- [Input for this task]
■ ■ ■ ■ ■ ■ ■
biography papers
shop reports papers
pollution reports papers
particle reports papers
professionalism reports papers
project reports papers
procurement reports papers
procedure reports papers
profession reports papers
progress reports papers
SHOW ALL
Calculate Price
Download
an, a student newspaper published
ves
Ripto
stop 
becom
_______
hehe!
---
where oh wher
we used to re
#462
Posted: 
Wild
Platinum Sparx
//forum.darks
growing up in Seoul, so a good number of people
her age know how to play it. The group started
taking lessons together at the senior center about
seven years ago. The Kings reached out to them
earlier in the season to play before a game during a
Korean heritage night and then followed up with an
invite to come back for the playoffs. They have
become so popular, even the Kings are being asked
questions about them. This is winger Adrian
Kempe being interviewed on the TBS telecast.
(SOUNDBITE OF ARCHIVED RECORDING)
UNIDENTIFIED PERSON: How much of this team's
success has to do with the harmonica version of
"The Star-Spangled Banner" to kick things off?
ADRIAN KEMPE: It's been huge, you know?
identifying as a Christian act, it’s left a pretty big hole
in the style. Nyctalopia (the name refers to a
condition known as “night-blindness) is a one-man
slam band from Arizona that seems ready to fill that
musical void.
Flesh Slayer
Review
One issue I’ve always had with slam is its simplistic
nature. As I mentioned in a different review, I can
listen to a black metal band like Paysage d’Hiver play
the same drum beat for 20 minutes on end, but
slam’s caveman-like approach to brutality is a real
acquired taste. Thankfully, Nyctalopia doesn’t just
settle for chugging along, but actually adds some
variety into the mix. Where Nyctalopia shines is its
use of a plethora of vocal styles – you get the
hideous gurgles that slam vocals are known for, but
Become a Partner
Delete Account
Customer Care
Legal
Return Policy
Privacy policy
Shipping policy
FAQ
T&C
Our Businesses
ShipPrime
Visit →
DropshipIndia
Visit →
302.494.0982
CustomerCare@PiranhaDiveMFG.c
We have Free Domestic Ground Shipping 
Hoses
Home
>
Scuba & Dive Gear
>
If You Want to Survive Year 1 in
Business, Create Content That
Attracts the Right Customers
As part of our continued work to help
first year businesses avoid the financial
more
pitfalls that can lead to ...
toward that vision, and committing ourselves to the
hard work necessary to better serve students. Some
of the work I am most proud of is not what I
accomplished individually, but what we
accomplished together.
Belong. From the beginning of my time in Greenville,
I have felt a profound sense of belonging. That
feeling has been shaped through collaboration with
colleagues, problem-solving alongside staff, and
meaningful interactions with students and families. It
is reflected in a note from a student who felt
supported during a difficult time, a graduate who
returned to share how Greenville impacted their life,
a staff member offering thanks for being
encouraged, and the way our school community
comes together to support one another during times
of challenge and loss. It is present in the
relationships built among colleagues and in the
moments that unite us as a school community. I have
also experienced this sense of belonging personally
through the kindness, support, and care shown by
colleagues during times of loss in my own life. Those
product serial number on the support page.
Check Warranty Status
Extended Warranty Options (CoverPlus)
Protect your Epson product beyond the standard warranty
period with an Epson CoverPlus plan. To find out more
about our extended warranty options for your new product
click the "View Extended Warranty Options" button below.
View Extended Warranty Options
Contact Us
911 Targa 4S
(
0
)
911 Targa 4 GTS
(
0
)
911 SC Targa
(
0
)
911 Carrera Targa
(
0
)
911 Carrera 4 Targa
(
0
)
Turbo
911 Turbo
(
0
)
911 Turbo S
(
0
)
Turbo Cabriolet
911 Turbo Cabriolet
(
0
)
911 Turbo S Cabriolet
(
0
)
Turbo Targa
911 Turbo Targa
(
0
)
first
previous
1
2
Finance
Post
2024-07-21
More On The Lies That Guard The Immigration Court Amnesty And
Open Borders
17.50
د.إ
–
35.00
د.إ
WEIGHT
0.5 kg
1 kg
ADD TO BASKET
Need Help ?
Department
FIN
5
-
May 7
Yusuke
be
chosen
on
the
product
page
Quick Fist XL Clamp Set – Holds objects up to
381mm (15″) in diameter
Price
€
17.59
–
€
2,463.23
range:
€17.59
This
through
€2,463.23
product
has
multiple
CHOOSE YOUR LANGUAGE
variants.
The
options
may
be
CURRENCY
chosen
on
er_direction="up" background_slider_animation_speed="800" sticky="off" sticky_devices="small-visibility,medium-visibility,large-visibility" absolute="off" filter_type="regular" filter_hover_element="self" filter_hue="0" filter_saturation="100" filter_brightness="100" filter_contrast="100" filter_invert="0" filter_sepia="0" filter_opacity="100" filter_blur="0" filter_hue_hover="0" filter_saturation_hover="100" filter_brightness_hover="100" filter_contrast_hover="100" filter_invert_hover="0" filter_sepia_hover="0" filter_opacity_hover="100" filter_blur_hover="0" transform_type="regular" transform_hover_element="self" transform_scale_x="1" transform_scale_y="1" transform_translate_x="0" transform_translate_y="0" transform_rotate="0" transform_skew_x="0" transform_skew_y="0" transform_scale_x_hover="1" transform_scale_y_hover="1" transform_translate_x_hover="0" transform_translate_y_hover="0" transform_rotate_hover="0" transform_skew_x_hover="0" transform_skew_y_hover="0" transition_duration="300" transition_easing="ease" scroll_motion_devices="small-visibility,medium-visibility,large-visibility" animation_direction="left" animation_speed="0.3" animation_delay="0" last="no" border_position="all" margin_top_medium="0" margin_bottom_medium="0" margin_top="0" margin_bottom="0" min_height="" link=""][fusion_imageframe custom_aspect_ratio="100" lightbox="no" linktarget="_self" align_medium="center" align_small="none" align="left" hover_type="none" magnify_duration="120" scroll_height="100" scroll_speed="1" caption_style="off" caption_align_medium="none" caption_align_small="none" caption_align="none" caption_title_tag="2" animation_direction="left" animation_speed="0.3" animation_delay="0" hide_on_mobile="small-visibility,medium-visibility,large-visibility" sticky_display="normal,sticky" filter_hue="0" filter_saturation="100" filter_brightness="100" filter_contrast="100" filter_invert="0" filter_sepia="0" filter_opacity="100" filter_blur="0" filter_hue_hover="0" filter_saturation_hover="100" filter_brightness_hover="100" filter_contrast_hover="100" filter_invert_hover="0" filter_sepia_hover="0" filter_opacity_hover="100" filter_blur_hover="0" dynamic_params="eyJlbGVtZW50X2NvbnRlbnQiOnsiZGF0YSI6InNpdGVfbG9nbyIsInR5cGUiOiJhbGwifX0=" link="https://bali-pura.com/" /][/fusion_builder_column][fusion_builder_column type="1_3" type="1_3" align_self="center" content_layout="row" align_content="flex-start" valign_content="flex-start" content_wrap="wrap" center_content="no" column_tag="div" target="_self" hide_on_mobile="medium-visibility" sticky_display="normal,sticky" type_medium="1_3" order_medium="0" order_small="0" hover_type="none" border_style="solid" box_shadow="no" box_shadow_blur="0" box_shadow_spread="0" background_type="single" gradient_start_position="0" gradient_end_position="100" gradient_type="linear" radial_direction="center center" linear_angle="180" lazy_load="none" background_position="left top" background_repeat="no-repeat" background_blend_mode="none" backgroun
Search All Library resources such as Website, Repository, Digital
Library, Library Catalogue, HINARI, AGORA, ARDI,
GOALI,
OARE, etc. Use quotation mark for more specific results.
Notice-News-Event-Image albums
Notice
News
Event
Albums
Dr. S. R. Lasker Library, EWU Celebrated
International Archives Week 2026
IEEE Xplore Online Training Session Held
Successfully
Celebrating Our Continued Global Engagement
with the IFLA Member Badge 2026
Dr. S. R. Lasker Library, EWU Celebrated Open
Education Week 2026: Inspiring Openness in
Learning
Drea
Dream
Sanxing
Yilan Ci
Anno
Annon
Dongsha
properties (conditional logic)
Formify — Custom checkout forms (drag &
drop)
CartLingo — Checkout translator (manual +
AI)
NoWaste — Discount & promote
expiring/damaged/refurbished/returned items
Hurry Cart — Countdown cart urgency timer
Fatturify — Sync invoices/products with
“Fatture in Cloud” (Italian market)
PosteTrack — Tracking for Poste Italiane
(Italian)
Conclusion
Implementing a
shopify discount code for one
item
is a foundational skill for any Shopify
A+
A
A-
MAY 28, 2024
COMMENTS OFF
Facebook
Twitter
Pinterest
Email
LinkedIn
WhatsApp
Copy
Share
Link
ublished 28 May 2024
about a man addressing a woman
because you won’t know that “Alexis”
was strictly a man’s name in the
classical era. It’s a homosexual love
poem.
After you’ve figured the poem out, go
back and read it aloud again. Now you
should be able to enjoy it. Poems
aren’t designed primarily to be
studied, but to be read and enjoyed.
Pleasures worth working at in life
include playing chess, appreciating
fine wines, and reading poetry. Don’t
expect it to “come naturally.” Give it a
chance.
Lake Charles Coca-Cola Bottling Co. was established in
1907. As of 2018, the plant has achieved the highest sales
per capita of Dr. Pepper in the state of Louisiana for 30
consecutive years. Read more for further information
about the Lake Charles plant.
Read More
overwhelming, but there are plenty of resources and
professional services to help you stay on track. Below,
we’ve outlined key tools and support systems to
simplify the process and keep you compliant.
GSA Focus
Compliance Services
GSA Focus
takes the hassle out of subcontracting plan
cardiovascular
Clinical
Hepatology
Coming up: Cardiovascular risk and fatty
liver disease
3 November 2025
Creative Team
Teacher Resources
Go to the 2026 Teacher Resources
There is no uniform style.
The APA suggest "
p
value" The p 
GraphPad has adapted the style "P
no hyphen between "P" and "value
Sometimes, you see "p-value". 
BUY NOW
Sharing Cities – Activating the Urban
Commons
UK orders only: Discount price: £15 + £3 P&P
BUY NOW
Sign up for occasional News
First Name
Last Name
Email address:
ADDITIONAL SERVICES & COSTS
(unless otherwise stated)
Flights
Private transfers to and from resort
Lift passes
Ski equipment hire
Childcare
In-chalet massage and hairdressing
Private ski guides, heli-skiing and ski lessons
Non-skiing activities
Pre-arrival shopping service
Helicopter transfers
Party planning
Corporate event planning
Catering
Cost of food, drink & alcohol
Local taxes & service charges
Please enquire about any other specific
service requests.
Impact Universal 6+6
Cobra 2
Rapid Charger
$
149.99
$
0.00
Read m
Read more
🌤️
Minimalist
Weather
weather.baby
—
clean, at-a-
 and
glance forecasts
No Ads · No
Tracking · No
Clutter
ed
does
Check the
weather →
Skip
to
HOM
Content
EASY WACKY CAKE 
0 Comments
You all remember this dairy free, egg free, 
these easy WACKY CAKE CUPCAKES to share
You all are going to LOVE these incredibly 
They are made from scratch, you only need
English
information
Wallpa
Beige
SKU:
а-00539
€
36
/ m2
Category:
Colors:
■ ■ ■ ■ ■ ■ ■
- [Prompt] Put the listing into a Markdown table with the columns Row and Text, starting at its first line and ending at the line that contains "settle for chugging", numbering each line and leaving out any blank lines.

- [Solution for this exercise]
| Row | Text |
|---|---|
| 1 | biography papers |
| 2 | shop reports papers |
| 3 | pollution reports papers |
| 4 | particle reports papers |
| 5 | professionalism reports papers |
| 6 | project reports papers |
| 7 | procurement reports papers |
| 8 | procedure reports papers |
| 9 | profession reports papers |
| 10 | progress reports papers |
| 11 | SHOW ALL |
| 12 | Calculate Price |
| 13 | Download |
| 14 | an, a student newspaper published |
| 15 | ves |
| 16 | Ripto |
| 17 | stop  |
| 18 | becom |
| 19 | _______ |
| 20 | hehe! |
| 21 | --- |
| 22 | where oh wher |
| 23 | we used to re |
| 24 | #462 |
| 25 | Posted:  |
| 26 | Wild |
| 27 | Platinum Sparx |
| 28 | //forum.darks |
| 29 | growing up in Seoul, so a good number of people |
| 30 | her age know how to play it. The group started |
| 31 | taking lessons together at the senior center about |
| 32 | seven years ago. The Kings reached out to them |
| 33 | earlier in the season to play before a game during a |
| 34 | Korean heritage night and then followed up with an |
| 35 | invite to come back for the playoffs. They have |
| 36 | become so popular, even the Kings are being asked |
| 37 | questions about them. This is winger Adrian |
| 38 | Kempe being interviewed on the TBS telecast. |
| 39 | (SOUNDBITE OF ARCHIVED RECORDING) |
| 40 | UNIDENTIFIED PERSON: How much of this team's |
| 41 | success has to do with the harmonica version of |
| 42 | "The Star-Spangled Banner" to kick things off? |
| 43 | ADRIAN KEMPE: It's been huge, you know? |
| 44 | identifying as a Christian act, it’s left a pretty big hole |
| 45 | in the style. Nyctalopia (the name refers to a |
| 46 | condition known as “night-blindness) is a one-man |
| 47 | slam band from Arizona that seems ready to fill that |
| 48 | musical void. |
| 49 | Flesh Slayer |
| 50 | Review |
| 51 | One issue I’ve always had with slam is its simplistic |
| 52 | nature. As I mentioned in a different review, I can |
| 53 | listen to a black metal band like Paysage d’Hiver play |
| 54 | the same drum beat for 20 minutes on end, but |
| 55 | slam’s caveman-like approach to brutality is a real |
| 56 | acquired taste. Thankfully, Nyctalopia doesn’t just |
| 57 | settle for chugging along, but actually adds some |